No final dos anos
setenta e todo os oitenta do século passado, a velha guarda da Bronze estava
casada, trabalhando, morta, no hospício ou na cadeia. Nós, os herdeiros nos
digladiavam no futebol e basquete. Por outro lado e misturado, tinham os
ladrões, os drogados e muita malandragem solta. Eu, com 16 anos disputava a
liderança da Bronze com o falecido Jorge Alaor Guerreiro, vulgo Huga. Um terror
em pessoa. Naquela época, o hoje jornalista e artista plástico, Simch, eu. Era
conhecido como ' Alemão Eduardo da Bronze'. Mas voltando ao assunto, o Huga e
eu nos respeitávamos eu coordenava a gurizada mais abonada e ele a chinelagem
geral. Só que todo chinelo quer crescer, sair da chinelagem, então eu quem
dizia o que era e o que não era e até ele concordava, pois, humilde, mal
tratado afú na infância, era um adolescente maluco. Simplesmente uma pessoa
desequilibrada, imprevisível e perigosa. Mas eu não estava nem aí. Jovem forte,
alto, fazia um boxe e andava sempre com uma quadrilha, ou digamos vários
amigos. Porém, vindo de uma família de intelectuais, eu também estudava e lia
muito e de tudo, às vezes sem entender a metade, mas Freud, Marx, Einstein e
Darwin foram devorados. Isso antes de entrar na faculdade. O dilema que surgiu
com essas leituras, foi que todo um universo se abriu e ficava difícil ser
chefe de gangue de piás com essa 'confusão' na cabeça. Então decidi decepcionar
meus mais ferrenhos adeptos. Primeiro me deixei apanhar por um trouxa que eu
arrebentaria com um soco só. Depois pregava que as brigas de turma , quando
sobrava só um dos adversários, o grupo inteiro não devia ir massacrar, como era
nosso costume anterior. E nessa minha divagação mental, muitos começaram a se
questionar, até quebrar a cabeça, outros se revoltaram contra mim e tomaram o devido
pau, como o falecido Huga, mas não conto vantagens sobre pessoas que já
morreram e as testemunhas, Maninho, Rogerinho e Carequinha, também já foram. Só
posso dizer que o Huga era muito violento, mas lerdo e assustado. E eu era o
homem metralhadora, dava 25, 30 diretos sem pausa. Aí vocês imaginem o estrago.

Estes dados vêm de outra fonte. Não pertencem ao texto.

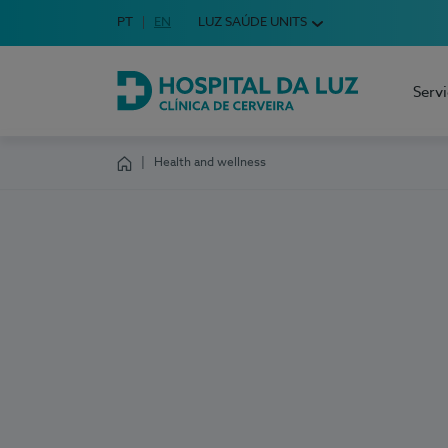
Idioma em Português
PT
English Language
EN
LUZ SAÚDE UNITS
Choose your language
Serv
Hospital da Luz Cerveira
Health and wellness
Homepage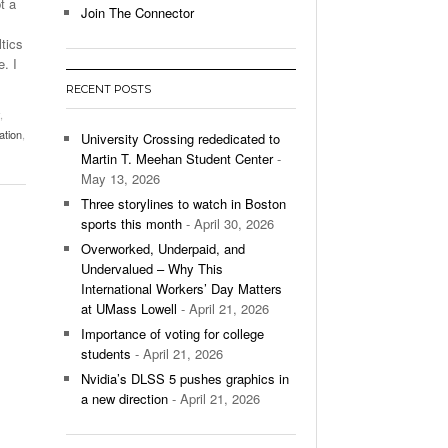
t a
Join The Connector
l Unable To Keep Up With Boston College,
tics
- December 9, 2025
3-1 On Home Ice
. I
RECENT POSTS
’s Basketball Continues To Impress,
,
- December 9,
ssing Last Seasons Win Total
ation
,
University Crossing rededicated to
Martin T. Meehan Student Center
-
View All
May 13, 2026
Three storylines to watch in Boston
sports this month
- April 30, 2026
Overworked, Underpaid, and
Undervalued – Why This
International Workers’ Day Matters
at UMass Lowell
- April 21, 2026
Importance of voting for college
students
- April 21, 2026
Nvidia’s DLSS 5 pushes graphics in
a new direction
- April 21, 2026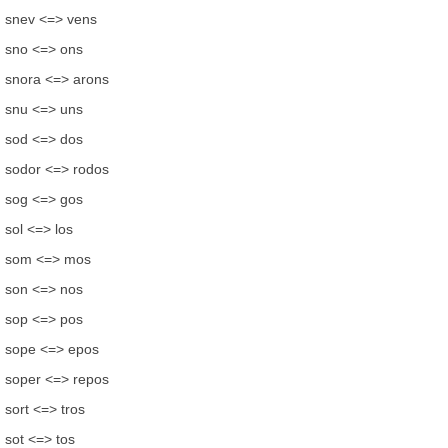
snev <=> vens
sno <=> ons
snora <=> arons
snu <=> uns
sod <=> dos
sodor <=> rodos
sog <=> gos
sol <=> los
som <=> mos
son <=> nos
sop <=> pos
sope <=> epos
soper <=> repos
sort <=> tros
sot <=> tos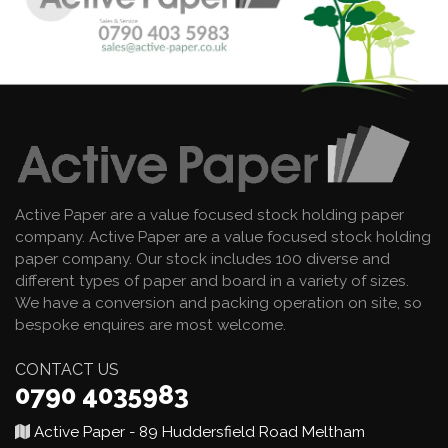
Active Paper are a value focused stock holding paper
company. Active Paper are a value focused stock holding
paper company. Our stock includes 100 diverse and
different types of paper and board in a variety of sizes.
We have a conversion and packing operation on site, so
bespoke enquires are most welcome.
CONTACT US
0790 4035983
Active Paper - 89 Huddersfield Road Meltham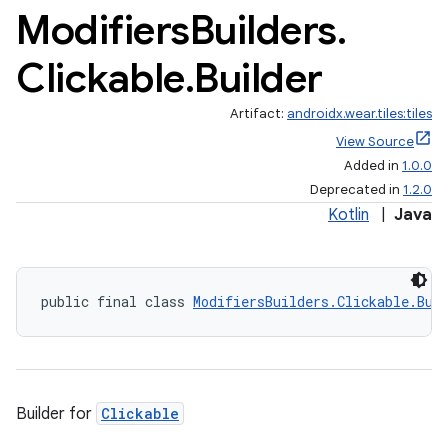
Modifiers
Builders
.
Clickable
.
Builder
Artifact:
androidx.wear.tiles:tiles
View Source
Added in
1.0.0
Deprecated in
1.2.0
Kotlin
|
Java
public final class 
ModifiersBuilders.Clickable.Bui
Builder for
Clickable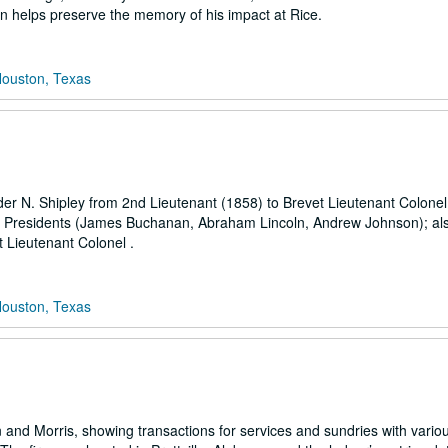
on helps preserve the memory of his impact at Rice.
Houston, Texas
der N. Shipley from 2nd Lieutenant (1858) to Brevet Lieutenant Colonel
 S. Presidents (James Buchanan, Abraham Lincoln, Andrew Johnson); al
t Lieutenant Colonel .
Houston, Texas
len and Morris, showing transactions for services and sundries with vari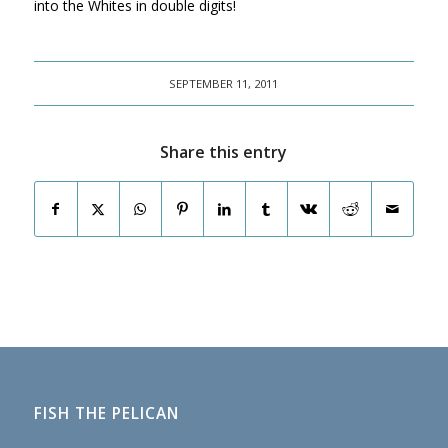
into the Whites in double digits!
SEPTEMBER 11, 2011
Share this entry
FISH THE PELICAN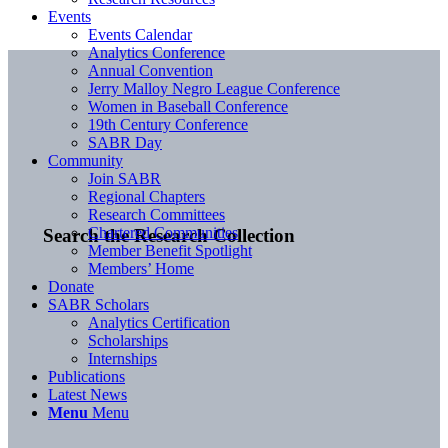
Events
Events Calendar
Analytics Conference
Annual Convention
Jerry Malloy Negro League Conference
Women in Baseball Conference
19th Century Conference
SABR Day
Community
Join SABR
Regional Chapters
Research Committees
Chartered Communities
Search the Research Collection
Member Benefit Spotlight
Members’ Home
Donate
SABR Scholars
Analytics Certification
Scholarships
Internships
Publications
Latest News
Menu
Menu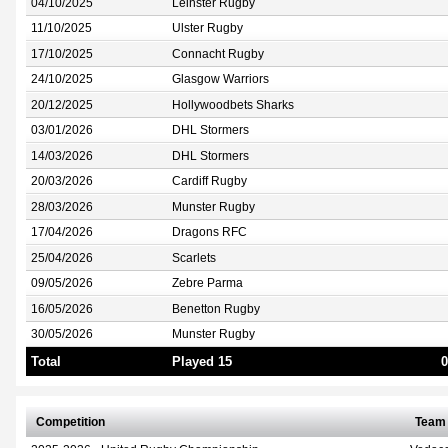
04/10/2025
Leinster Rugby
11/10/2025
Ulster Rugby
17/10/2025
Connacht Rugby
24/10/2025
Glasgow Warriors
20/12/2025
Hollywoodbets Sharks
03/01/2026
DHL Stormers
14/03/2026
DHL Stormers
20/03/2026
Cardiff Rugby
28/03/2026
Munster Rugby
17/04/2026
Dragons RFC
25/04/2026
Scarlets
09/05/2026
Zebre Parma
16/05/2026
Benetton Rugby
30/05/2026
Munster Rugby
Total
Played 15
0
Competition
Team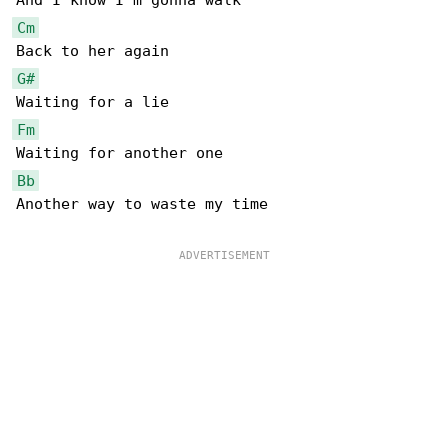
Cm
G#
Fm
Bb
Another way to waste my time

Os anos se passaram, entrei na faculdade, namorei um monte, me formei, arrumei
umas brigas que me levaram ao hospital por mais de vinte dias. Não desisti de
ser eu mesmo e a arte e o desenho sempre esteve no meu sangue, herdados da
família. O mundo deu muitas voltas. Mas, falando em Alto da Bronze, jamais
esquecerei uma cena felliniana em que dobro uma esquina, eu à frente, logo
atrás Huga, Cezinha, Márcio, Maninho, Azeitona, Juca Bala, Rogerinho, Danilo,
Capeca, Simbá, Harvey, Paulo Aze, Sarará, Beça, Jorge Nei, Gaspar, Bururú,
Newton, Paulinho Maria, Pipo, Magro Darwin, Viti, Lauro Foguinho, Perereca,
Nego Loco, Guile, Toco, Spock, Amarelinho, Cascão e mais uns dez ou doze
medonhos, pois saíamos da nossa pelada domingueira embaixo dos trilhos do aero
móvel na volta do Gasômetro, ou baixada, como também era conhecida. Ao nos
enxergar, uma rua inteira se recolhia, primeiro os bons rapazes e em seguida
suas famílias entravam tirando as cadeiras da calçada, costume dos domingos
daquela época. E isso se repetia em uma grande área do centro de Porto Alegre,
nossos domínios, que iam da volta do gasômetro até a ladeira Gen. Alto e para
os lados, toda Washington Luiz até os Açorianos e do outro, a Rua dos Andradas
até esquina João Manuel. Todos se refugiavam nas casas, sumiam para dentro dos
botecos e a estrada de paralelepípedos até a Vasco Alves e asfaltada dali em
diante ficava limpa para passar a Escola Superior do Alto da Bronze.
Heheehehehehehe. Hoje, acho graça desses acontecimentos, mas prova que o fogo
da juventude, ‘tipo bicho solto’, assusta muito a sociedade. E não vínhamos com
intenção nenhuma a não ser de chegar ao boteco da esquina da Rua Vasco Alves
com a Duque de Caxias para tomar algumas cevas bicar as gatas que já sabiam que
chegaríamos e ouvir música na velha máquina de colocar fichas.